Many on the right argue that government stimulus is always wrong, always a mess and never helpful, but rest assured that if the United States continues to drift into the election year of 2012, Congress will spend indiscriminately and ineffectively in bipartisan fashion so that neither party can be accused of ignoring the plight of suffering millions. Ideology matters, but elections matter more. It would be better to spend rationally now than irrationally in the heat of an election year.
Yet the tragedy of the past two years is that a flawed package in 2009 now dooms a better set of policies in 2011. The Tea Party representatives in the House will fight any spending other than on the military as sign of government profligacy, and many free-marketers are using the ammunition of today’s weak economy as proof that the 2009 stimulus failed.
So here we are, in need of marshalling resources to grapple with sputtering growth yet unable to make the political and economic case because the last time it didn’t work. There is no,“If at first you don’t succeed, try, try again” here. There is, “You tried; you failed; you’re done.”

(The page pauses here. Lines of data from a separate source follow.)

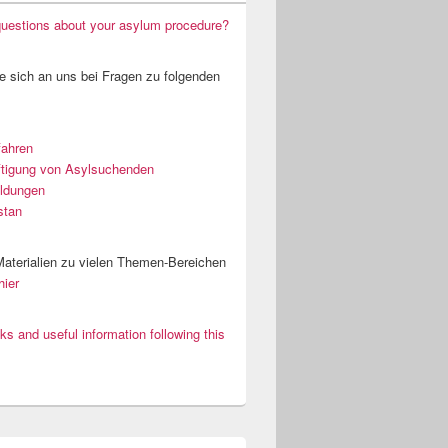
uestions about your asylum procedure?
 sich an uns bei Fragen zu folgenden
fahren
tigung von Asylsuchenden
ildungen
stan
 Materialien zu vielen Themen-Bereichen
hier
nks and useful information following this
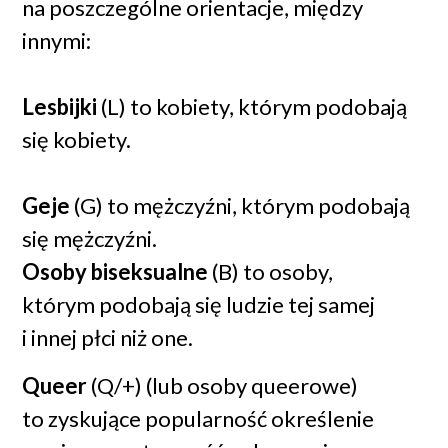
na poszczególne orientacje, między
innymi:
Lesbijki
(L) to kobiety, którym podobają
się kobiety.
Geje
(G) to mężczyźni, którym podobają
się mężczyźni.
Osoby biseksualne
(B) to osoby,
którym podobają się ludzie tej samej
i innej płci niż one.
Queer
(Q/+) (lub osoby queerowe)
to zyskujące popularność określenie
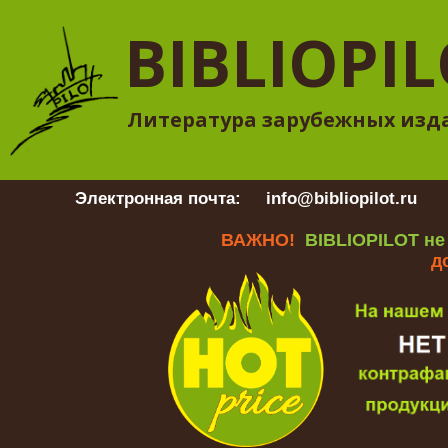
BIBLIOPI
Литература зарубежных изд
Электронная почта:
info@bibliopilot.ru
Гр
ВАЖНО!
BIBLIOPILOT не
д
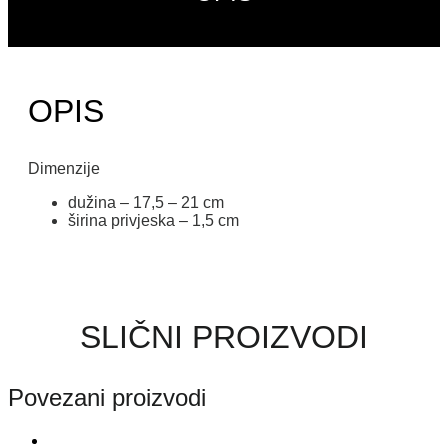
OPIS
Dimenzije
dužina – 17,5 – 21 cm
širina privjeska – 1,5 cm
SLIČNI PROIZVODI
Povezani proizvodi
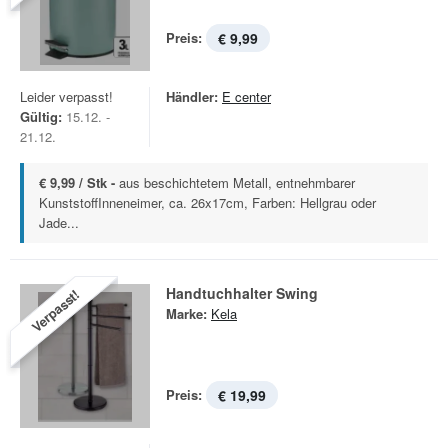
Preis:
€ 9,99
Leider verpasst!
Händler:
E center
Gültig:
15.12. -
21.12.
€ 9,99 / Stk -
aus beschichtetem Metall, entnehmbarer
KunststoffInneneimer, ca. 26x17cm, Farben: Hellgrau oder
Jade...
Handtuchhalter Swing
Verpasst!
Marke:
Kela
Preis:
€ 19,99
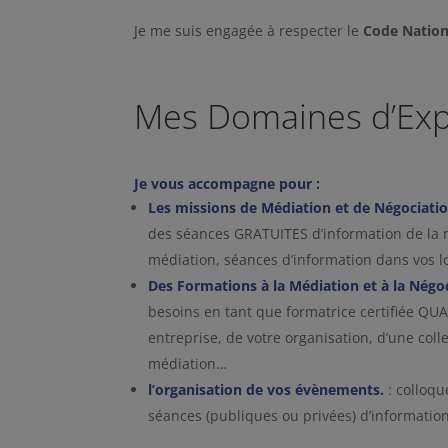
Je me suis engagée à respecter le
Code Nation
Mes Domaines d’Exp
Je vous accompagne pour :
Les missions de Médiation et de Négociati
des séances GRATUITES d’information de la m
médiation, séances d’information dans vos l
Des Formations à la Médiation et à la Négo
besoins en tant que formatrice certifiée QUA
entreprise, de votre organisation, d’une colle
médiation…
l’organisation de vos évènements.
: colloqu
séances (publiques ou privées) d’informatio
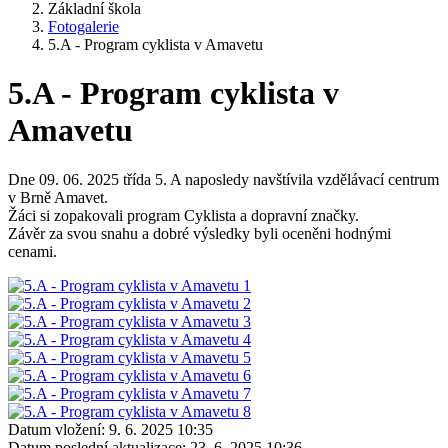
Základní škola
Fotogalerie
5.A - Program cyklista v Amavetu
5.A - Program cyklista v
Amavetu
Dne 09. 06. 2025 třída 5. A naposledy navštívila vzdělávací centrum
v Brně Amavet.
Žáci si zopakovali program Cyklista a dopravní značky.
Závěr za svou snahu a dobré výsledky byli oceněni hodnými
cenami.
Datum vložení:
9. 6. 2025 10:35
Datum poslední aktualizace:
23. 6. 2025 10:36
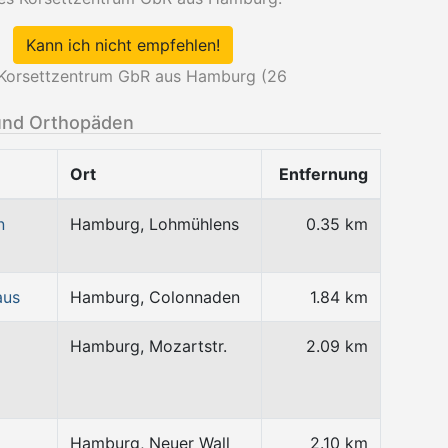
Kann ich nicht empfehlen!
Korsettzentrum GbR aus Hamburg (
26
und Orthopäden
Ort
Entfernung
n
Hamburg, Lohmühlens
0.35 km
aus
Hamburg, Colonnaden
1.84 km
Hamburg, Mozartstr.
2.09 km
Hamburg, Neuer Wall
2.10 km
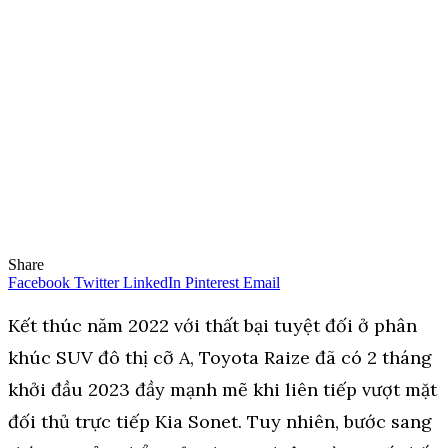
Share
Facebook
Twitter
LinkedIn
Pinterest
Email
Kết thúc năm 2022 với thất bại tuyệt đối ở phân
khúc SUV đô thị cỡ A, Toyota Raize đã có 2 tháng
khởi đầu 2023 đầy mạnh mẽ khi liên tiếp vượt mặt
đối thủ trực tiếp Kia Sonet. Tuy nhiên, bước sang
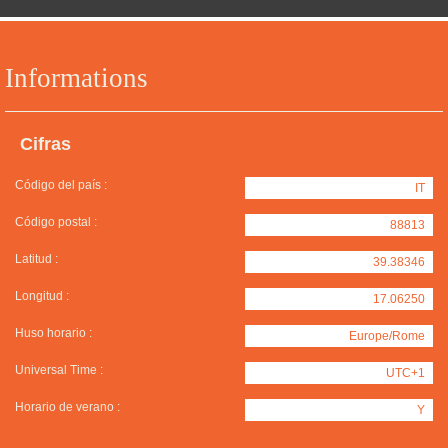
Informations
Cifras
Código del país :
IT
Código postal :
88813
Latitud :
39.38346
Longitud :
17.06250
Huso horario :
Europe/Rome
Universal Time :
UTC+1
Horario de verano :
Y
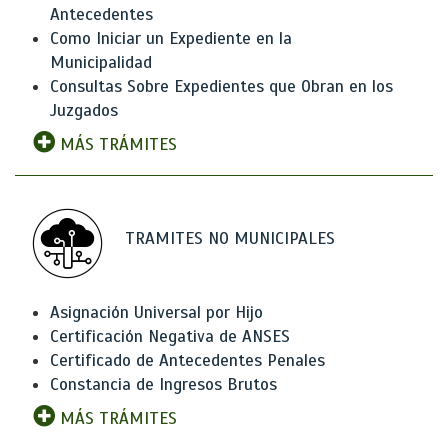
Antecedentes
Como Iniciar un Expediente en la
Municipalidad
Consultas Sobre Expedientes que Obran en los
Juzgados
MÁS TRÁMITES
TRAMITES NO MUNICIPALES
Asignación Universal por Hijo
Certificación Negativa de ANSES
Certificado de Antecedentes Penales
Constancia de Ingresos Brutos
MÁS TRÁMITES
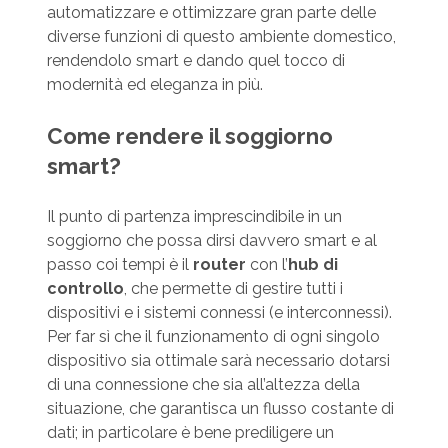
automatizzare e ottimizzare gran parte delle
diverse funzioni di questo ambiente domestico,
rendendolo smart e dando quel tocco di
modernità ed eleganza in più.
Come rendere il soggiorno
smart?
Il punto di partenza imprescindibile in un
soggiorno che possa dirsi davvero smart e al
passo coi tempi è il
router
con l’
hub di
controllo
, che permette di gestire tutti i
dispositivi e i sistemi connessi (e interconnessi).
Per far sì che il funzionamento di ogni singolo
dispositivo sia ottimale sarà necessario dotarsi
di una connessione che sia all’altezza della
situazione, che garantisca un flusso costante di
dati; in particolare è bene prediligere un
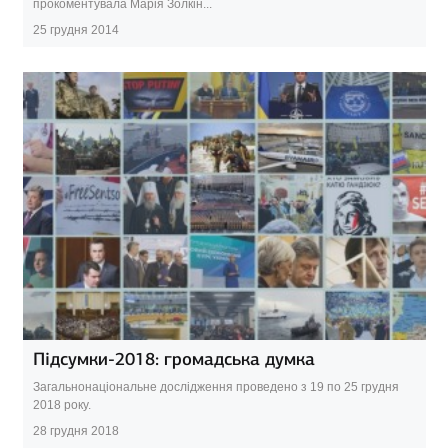
прокоментувала Марія Золкін...
25 грудня 2014
Підсумки-2018: громадська думка
Загальнонаціональне дослідження проведено з 19 по 25 грудня
2018 року.
28 грудня 2018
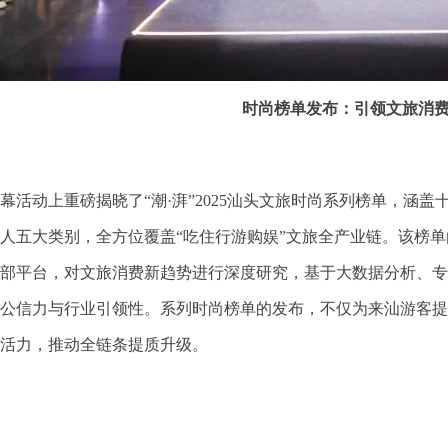
时尚榜单发布：引领文旅消
幕
活动
上重磅揭晓了
“
潮
·
湃
”
2025
汕头文旅时尚系列榜单，涵盖
人五大类别，全方位覆盖
“
吃住行游购娱
”
文旅全产业链。该榜单
部平台，
对文旅消费新趋势
进行
深度研究
，
基于大数据分析、专
公信力与行业引领性。
系列时尚
榜单的发布，
不仅为来汕游客提
活力，推动全链条提质升级。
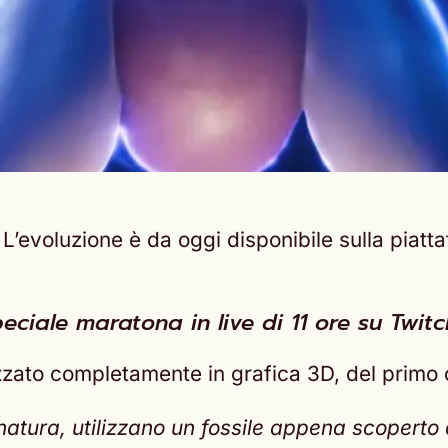
’evoluzione è da oggi disponibile sulla piatta
eciale maratona in live di 11 ore su Twit
zato completamente in grafica 3D, del primo 
la natura, utilizzano un fossile appena scoper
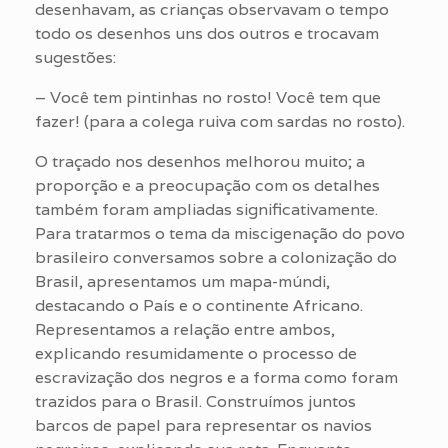
desenhavam, as crianças observavam o tempo
todo os desenhos uns dos outros e trocavam
sugestões:
– Você tem pintinhas no rosto! Você tem que
fazer! (para a colega ruiva com sardas no rosto).
O traçado nos desenhos melhorou muito; a
proporção e a preocupação com os detalhes
também foram ampliadas significativamente.
Para tratarmos o tema da miscigenação do povo
brasileiro conversamos sobre a colonização do
Brasil, apresentamos um mapa-múndi,
destacando o País e o continente Africano.
Representamos a relação entre ambos,
explicando resumidamente o processo de
escravização dos negros e a forma como foram
trazidos para o Brasil. Construímos juntos
barcos de papel para representar os navios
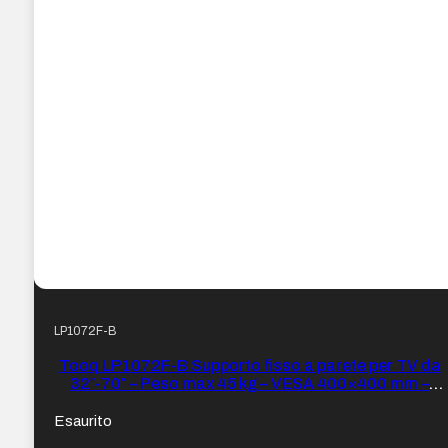
LP1072F-B
Tooq LP1072F-B Supporto fisso a parete per TV da
32″-70″ – Peso max 45 kg – VESA 400×400 mm –
Colore Nero
Esaurito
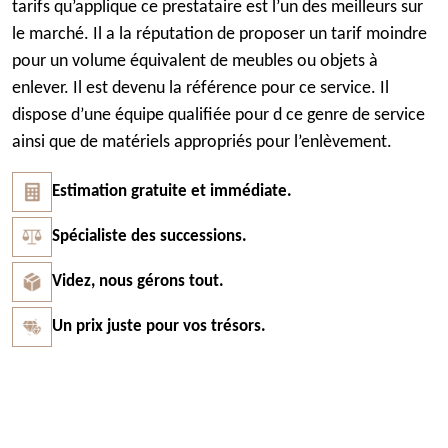
tarifs qu’applique ce prestataire est l’un des meilleurs sur
le marché. Il a la réputation de proposer un tarif moindre
pour un volume équivalent de meubles ou objets à
enlever. Il est devenu la référence pour ce service. Il
dispose d’une équipe qualifiée pour d ce genre de service
ainsi que de matériels appropriés pour l’enlèvement.
Estimation gratuite et immédiate.
Spécialiste des successions.
Videz, nous gérons tout.
Un prix juste pour vos trésors.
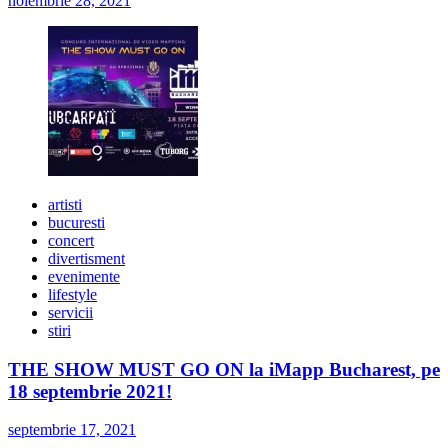
noiembrie 28, 2021
artisti
bucuresti
concert
divertisment
evenimente
lifestyle
servicii
stiri
THE SHOW MUST GO ON la iMapp Bucharest, pe
18 septembrie 2021!
septembrie 17, 2021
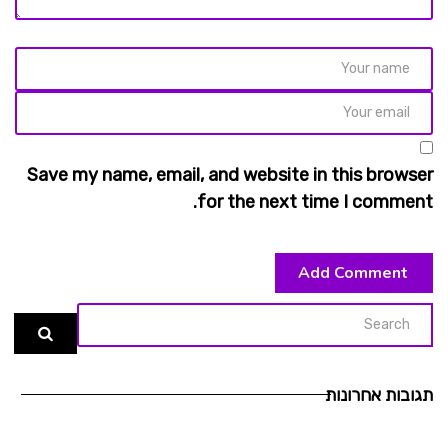
Save my name, email, and website in this browser
for the next time I comment.
תגובות אחרונות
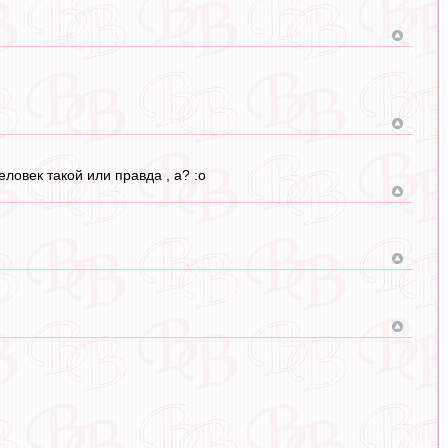
еловек такой или правда , а? :o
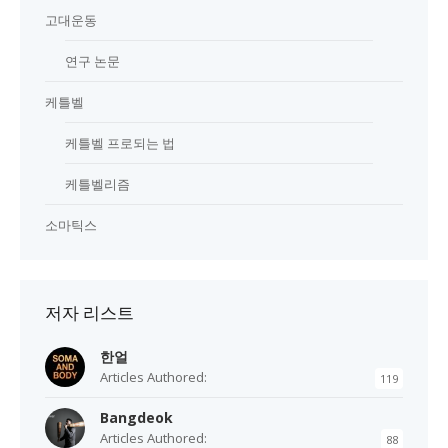
고대운동
연구 논문
케틀벨
케틀벨 프로되는 법
케틀벨리즘
소마틱스
저자 리스트
한얼
Articles Authored:
119
Bangdeok
Articles Authored:
88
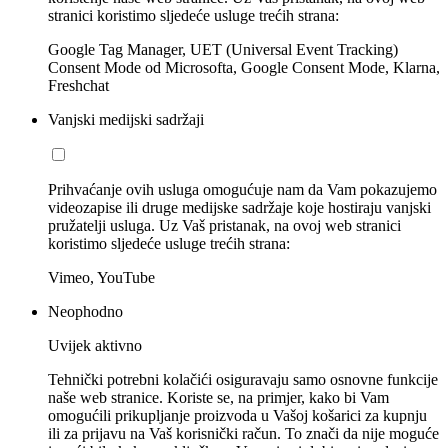
stranici koristimo sljedeće usluge trećih strana:
Google Tag Manager, UET (Universal Event Tracking)
Consent Mode od Microsofta, Google Consent Mode, Klarna,
Freshchat
Vanjski medijski sadržaji
Prihvaćanje ovih usluga omogućuje nam da Vam pokazujemo
videozapise ili druge medijske sadržaje koje hostiraju vanjski
pružatelji usluga. Uz Vaš pristanak, na ovoj web stranici
koristimo sljedeće usluge trećih strana:
Vimeo, YouTube
Neophodno
Uvijek aktivno
Tehnički potrebni kolačići osiguravaju samo osnovne funkcije
naše web stranice. Koriste se, na primjer, kako bi Vam
omogućili prikupljanje proizvoda u Vašoj košarici za kupnju
ili za prijavu na Vaš korisnički račun. To znači da nije moguće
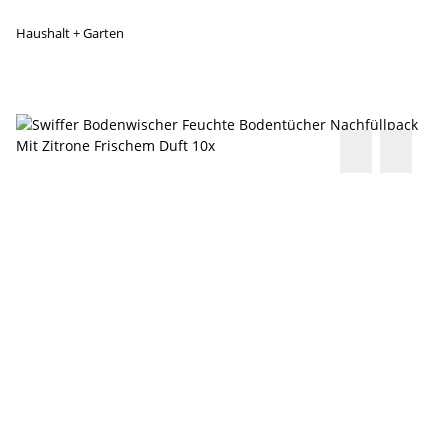
Haushalt + Garten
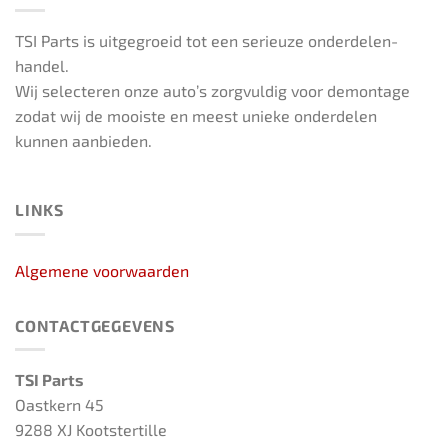
TSI Parts is uitgegroeid tot een serieuze onderdelen-
handel.
Wij selecteren onze auto’s zorgvuldig voor demontage
zodat wij de mooiste en meest unieke onderdelen
kunnen aanbieden.
LINKS
Algemene voorwaarden
CONTACTGEGEVENS
TSI Parts
Oastkern 45
9288 XJ Kootstertille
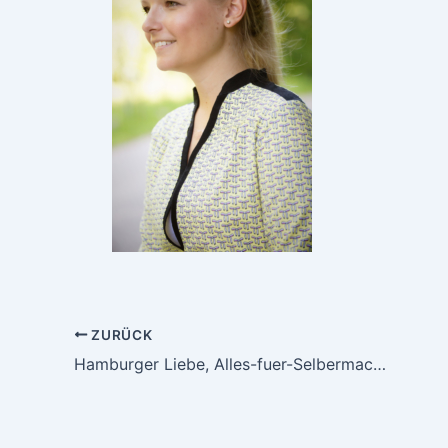
ZURÜCK
Hamburger Liebe, Alles-fuer-Selbermacher und neue Stoffe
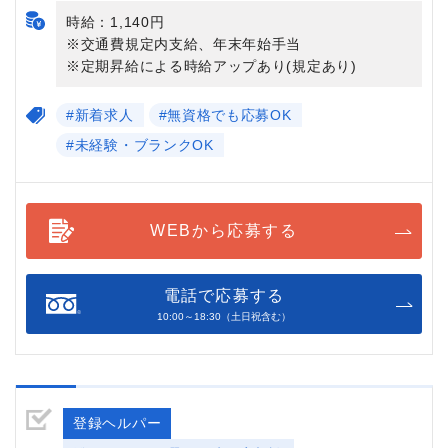
時給：1,140円
※交通費規定内支給、年末年始手当
※定期昇給による時給アップあり(規定あり)
#新着求人
#無資格でも応募OK
#未経験・ブランクOK
WEBから応募する
電話で応募する
10:00～18:30（土日祝含む）
登録ヘルパー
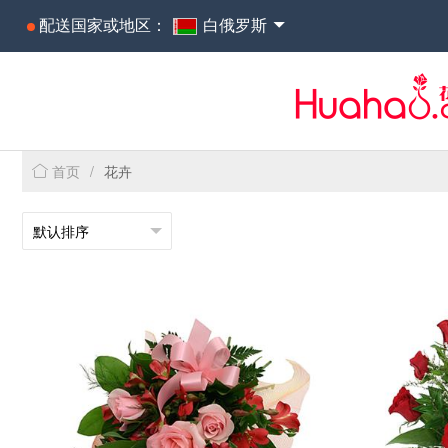
配送国家或地区：
白俄罗斯
首页
/
花卉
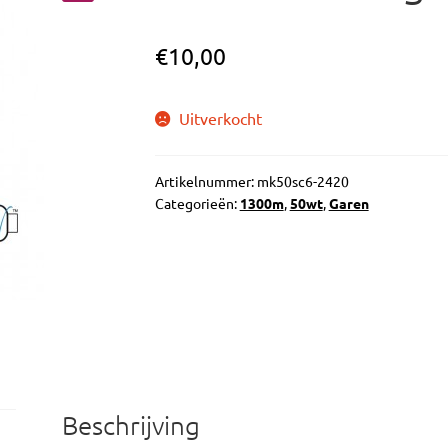
🔍
€
10,00
Uitverkocht
Artikelnummer:
mk50sc6-2420
Categorieën:
1300m
,
50wt
,
Garen
Beschrijving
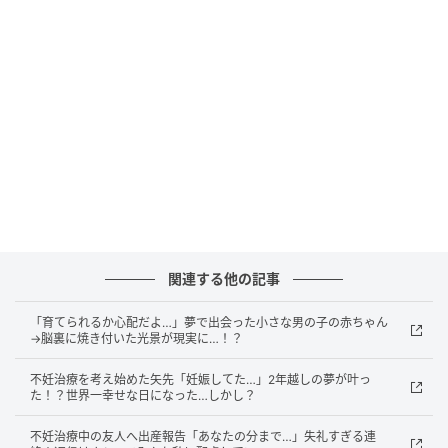
耳にタコができそうなくらい、繰り返し義母から言わ
れた言葉たち。やがて義母は、生活にも干渉してくる
ようになりました。
ある日のこと。帰宅すると大量のサプリメントがテー
ブルに並べられていました。
「妊活に良いって聞いたから買っておいたの」
「全部ちゃんと飲んでね」
それから義母は、私がサプリメントをすべて飲み終わ
関連する他の記事
るまで監視するようになったのです。
「育てられるか心配だよ…」夢で出会った小さな男の子の赤ちゃん
さらに、
「体を冷やす服はダメ」「甘い物は控えなさ
→脳裏に焼き付いた光景が現実に…！？
い」「外食ばかりしてるから妊娠できないのよ」
と、
不妊治療を考え始めた矢先「妊娠してた…」2年越しの夢が叶っ
食事や服装にまで口を出されるように。私は次第に閉
た！？世界一幸せな日になった…しかし？
塞感を抱くようになっていきました。
不妊治療中の友人へ出産報告「あなたの分まで…」失礼すぎる連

It is somehow depressingly fitting that the most immediate policy debate is not even taking place among those currently determining policy, because those determining it are locked in a battle over debt ceiling and debt levels while tens of millions of Americans face a bleak future being buffeted by forces over which they have little or no control.
The right is right that government cannot solve the structural issues over the long term, but neither can millions simply pull themselves up and make do without some period of transition. As a result of the past two years, however, there will be no stimulus now. There will be only more confusion and more stumbling until there is a genuine crisis. Enjoy the summer.